1. You seem to be focusing on just one item out of a long list of accurate items -- and even at that, remember to multiply every FTE salary figure by about 20 to cover payroll taxes and benefits.
2. If you look at a typical private school budget, something like 65-70% of costs are related to personnel. Health care premiums is a big piece of that; moreover, talk to private school teachers who've been around for 20 years or more and they will generally be able to identify a time period where they got big pay raises (in part bc the pay was so very low).

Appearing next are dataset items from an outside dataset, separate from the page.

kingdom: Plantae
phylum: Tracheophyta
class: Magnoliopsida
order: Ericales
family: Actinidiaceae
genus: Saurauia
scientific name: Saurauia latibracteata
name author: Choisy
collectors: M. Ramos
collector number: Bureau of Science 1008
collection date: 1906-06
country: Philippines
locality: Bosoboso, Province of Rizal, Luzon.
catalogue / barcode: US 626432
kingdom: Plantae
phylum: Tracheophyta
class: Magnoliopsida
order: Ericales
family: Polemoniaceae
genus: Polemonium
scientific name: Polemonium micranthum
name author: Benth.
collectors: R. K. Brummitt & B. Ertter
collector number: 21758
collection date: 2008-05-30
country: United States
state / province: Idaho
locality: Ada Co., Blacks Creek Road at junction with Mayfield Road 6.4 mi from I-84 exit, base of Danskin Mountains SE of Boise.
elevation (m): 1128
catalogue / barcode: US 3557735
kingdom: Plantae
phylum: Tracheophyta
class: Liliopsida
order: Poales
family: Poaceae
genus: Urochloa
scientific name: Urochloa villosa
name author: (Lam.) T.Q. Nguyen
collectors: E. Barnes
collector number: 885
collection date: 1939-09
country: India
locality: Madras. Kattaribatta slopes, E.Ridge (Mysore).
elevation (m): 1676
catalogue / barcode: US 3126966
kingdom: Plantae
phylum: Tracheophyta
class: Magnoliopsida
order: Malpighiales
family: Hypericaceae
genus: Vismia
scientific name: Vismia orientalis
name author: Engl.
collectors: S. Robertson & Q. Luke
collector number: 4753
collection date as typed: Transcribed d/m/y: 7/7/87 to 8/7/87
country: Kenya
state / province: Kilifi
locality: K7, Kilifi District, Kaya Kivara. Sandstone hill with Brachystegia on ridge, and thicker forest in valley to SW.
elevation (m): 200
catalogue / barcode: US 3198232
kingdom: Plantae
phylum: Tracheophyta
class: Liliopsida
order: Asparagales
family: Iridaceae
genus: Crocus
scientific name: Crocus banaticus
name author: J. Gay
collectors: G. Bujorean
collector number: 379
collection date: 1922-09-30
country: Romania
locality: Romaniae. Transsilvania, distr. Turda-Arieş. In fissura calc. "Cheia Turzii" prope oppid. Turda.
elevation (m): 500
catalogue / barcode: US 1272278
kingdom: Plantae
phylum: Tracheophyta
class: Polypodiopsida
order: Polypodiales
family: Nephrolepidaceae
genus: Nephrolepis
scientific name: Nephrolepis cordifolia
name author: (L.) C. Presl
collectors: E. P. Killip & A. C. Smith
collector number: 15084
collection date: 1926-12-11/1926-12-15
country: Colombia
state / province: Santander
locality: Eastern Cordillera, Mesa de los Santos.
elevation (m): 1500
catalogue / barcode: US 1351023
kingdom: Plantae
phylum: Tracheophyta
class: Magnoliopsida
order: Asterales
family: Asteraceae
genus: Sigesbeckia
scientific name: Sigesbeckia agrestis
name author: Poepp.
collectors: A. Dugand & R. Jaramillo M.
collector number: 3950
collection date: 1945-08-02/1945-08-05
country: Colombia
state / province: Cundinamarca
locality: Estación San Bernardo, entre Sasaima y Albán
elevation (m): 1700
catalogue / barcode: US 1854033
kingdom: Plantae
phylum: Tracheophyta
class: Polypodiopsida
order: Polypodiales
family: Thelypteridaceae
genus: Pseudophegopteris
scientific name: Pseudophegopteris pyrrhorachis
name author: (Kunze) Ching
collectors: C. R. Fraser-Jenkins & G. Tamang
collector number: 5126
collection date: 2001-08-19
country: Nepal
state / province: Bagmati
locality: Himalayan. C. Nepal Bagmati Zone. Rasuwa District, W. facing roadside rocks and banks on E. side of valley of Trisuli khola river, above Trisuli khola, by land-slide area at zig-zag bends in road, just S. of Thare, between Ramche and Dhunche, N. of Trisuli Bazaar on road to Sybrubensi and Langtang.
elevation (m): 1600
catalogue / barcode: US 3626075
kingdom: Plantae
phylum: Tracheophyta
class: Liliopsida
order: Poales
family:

3. Your 40 million revenue per year figure is crazy. A private school with 500 kids at 35k is $17.5 in tuition revenue BEFORE financial aid, so let's say $15 million. The best day school annual giving campaigns might raise $2 million per year, so that's high end. A very good endowment for this area is $40 million -- a prudent 4-5% draw gives you $1.6 - 2 million more. So you're talking about $18.5 to $20 million in yearly revenue, max. Capital campaigns by definition are raising for a specified capital expense like a building. Even if the capital campaign raises money for endowment, $10 million (NOT easy by any means for a day school to raise) still only gets you an additional $500,000 yearly income with a 5% draw. On the expense side, assume at least 100 full time employees (teachers, IT, admin, front office, buildings and grounds, some coaches, nurse, counselor, college counselor, learning specialist, librarians) for a school of that size.
The economics get a little better at 1000 students, but schools are not great places for economies of scale -- small class sizes mean lots of teachers. One area independent with an enrollment of about 1000 has at least 225 full-time faculty/staff.
Anonymous wrote:Ok, ranting bubble PP, what school do your children attend? What's their tuition next year? Put your money where your mouth is.